What porous conscience buried behind your deafened ear,
your pockets filled with wealth amassed from fear?
And I—am I the witness, or the host,
the last to see paradise, yet do the least for most?
I ask what is left of paradise when trees fall.
Who counts the limbs and hears their helpless call?
Do roots remember, all the trees they held in place,
or only developers bent on ruin, animals displaced?
Let me record the sap that slowly hardens my heart,
a cry preserved in bitter amber’s unnatural art.
Do innocent ants discern the loss they cannot name,
Or scatter blind through greed and haughty flame?
Let me measure this unholy absence, line by line.
When will courage speak with a louder sign?
Name the names of these awful deeds observed,
while the ravished earth awaits its justice served.
Thousands of trees fell hard. The crows are silent, still.
The bulldozers move on, obeying greed’s will.
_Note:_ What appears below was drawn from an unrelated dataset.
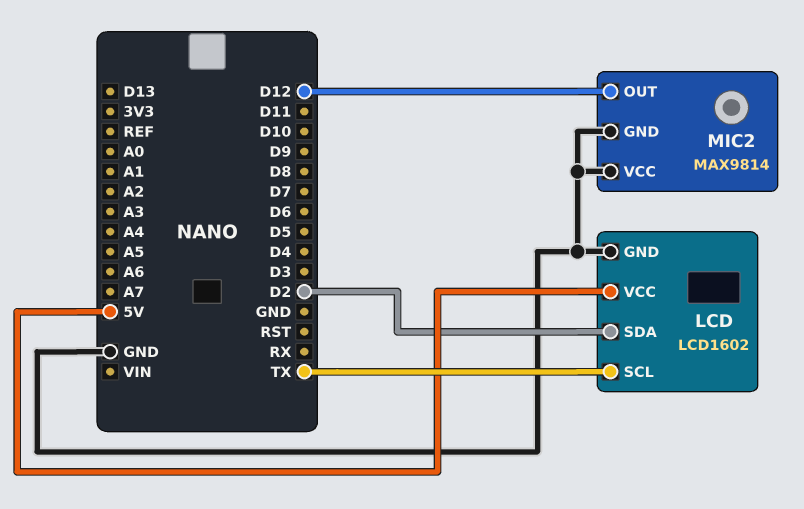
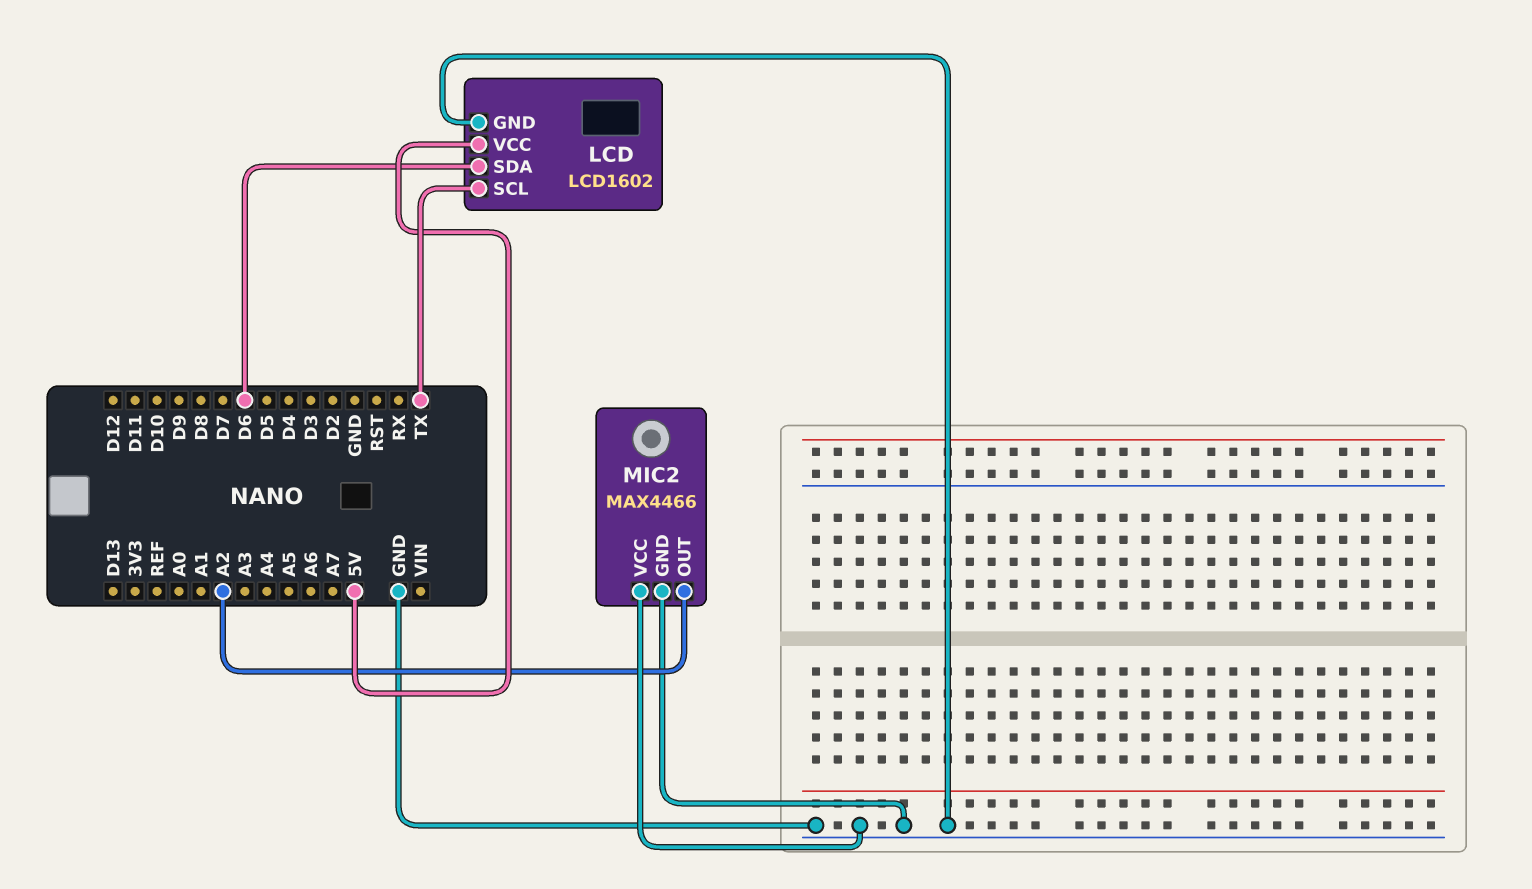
LCD pin SDA: D2 -> D6
MIC2: MAX9814 -> MAX4466
MIC2 pin OUT: D12 -> A2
Let us face the Apocalypse, trembling and unmade,
and curse the hands that turned paradise to grave.
My poem opens with a Poe-like shudder and ends with a biblical reckoning—Witness to Paradise Lost, is an unfortunate meditation on my immediate future surroundings; the beach.
What is happening is a bold environmental loss and disaster perpetuated by greedy developers. The poem moves from intimate observation—ants, sap, crows—to cosmic reflection. I question the cost of inaction and the weight it has on absence. Written as a witness to loss and a confrontation with moral consequences; my inheritance to the future.